Pessoas que não dão o braço a torcer podem ter tido uma mãe autoritária

Nahman Armony Publicado em 01/04/2014, às 20h29 - Atualizado em 10/05/2019, às 11h20

. -

Algumas dificuldades na relação de casal têm a ver com o que é popularmente chamado “carne de pescoço”. Um dos dois tem a personalidade estruturada de tal modo que jamais lhe é possível, em uma altercação ou em uma inicialmente amena troca de ideias, concordar com o parceiro, por mais que ele apresente razões sólidas para seus pensamentos e sentimentos. Isso pode desgastar mortalmente a relação, que, não fosse essa característica de personalidade, poderia ser frutuosa e feliz.

A origem desse traço de caráter, comumente apelidado de “não dar o braço a torcer”, podemos encontrar na relação ambiente/criança, e mais especialmente na relação mãe/filho. Estamos, então, diante de uma mãe invasiva, dona da verdade, autoritária, que não leva em consideração desejos, necessidades e respostas do filho, desconsiderando-os por meio de uma torrente de palavras que acaba com qualquer possibilidade de manifestação verbal. A vontade da mãe sempre é a que prevalece.

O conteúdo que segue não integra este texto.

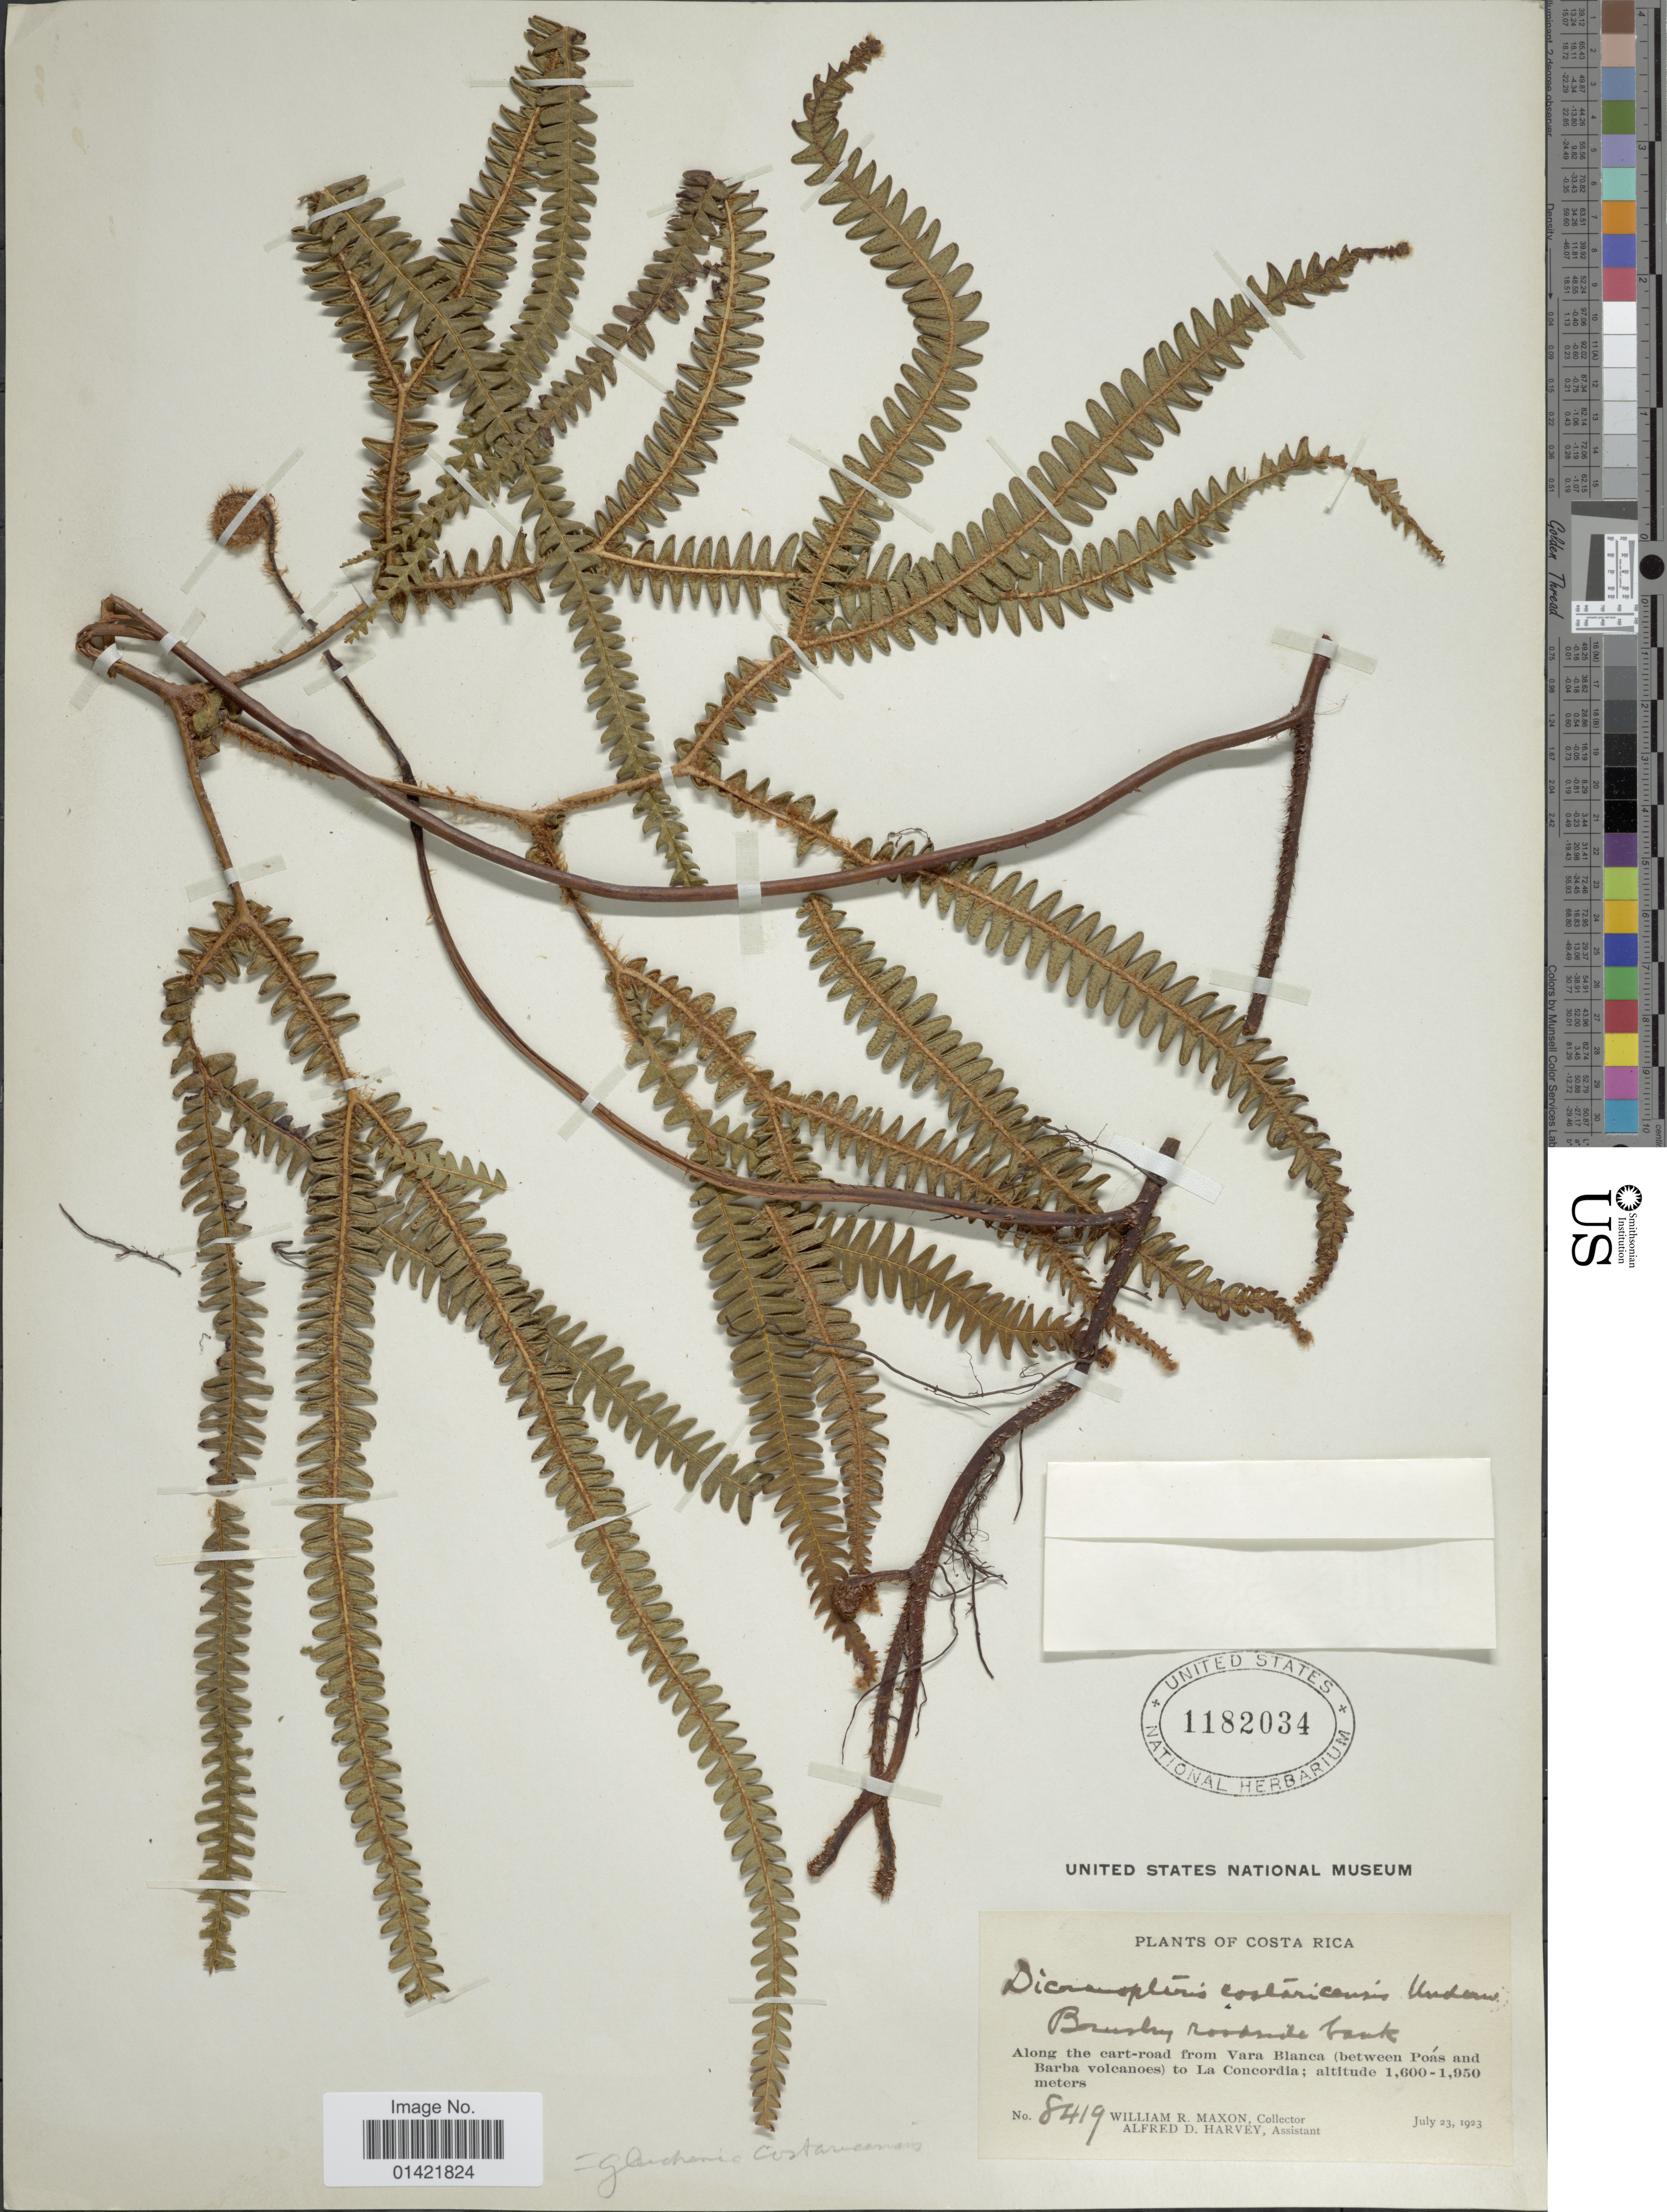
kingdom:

Para preservar sua autoestima, a criança opõe à enxurrada de argumentações falaciosas uma barreira que não distingue o significado do que está sendo dito, pois qualquer brecha, qualquer admissão de que existe alguma verdade no que a personificação materna diz é usado por esta como arma para derrubar a individualidade e independência da criança.

A internalização dessa maneira de ser tem mais desvantagens do que vantagens. As vantagens estão na construção de uma personalidade forte, que não se dobra, não se deixa seduzir nem influenciar. Certo grau de firmeza é útil na neutralização das seduções que o mundo oferece. Mas, levada ao extremo, torna a pessoa pouco adaptável e de difícil convívio, prejudicando suas relações pessoais e profissionais. Também a impede de aproveitar as percepções do outro a respeito de si e de aprender com a experiência alheia, perdendo extraordinária fonte de crescimento psíquico. E, talvez o mais grave, perturba suas relações intersubjetivas, em especial as mais íntimas.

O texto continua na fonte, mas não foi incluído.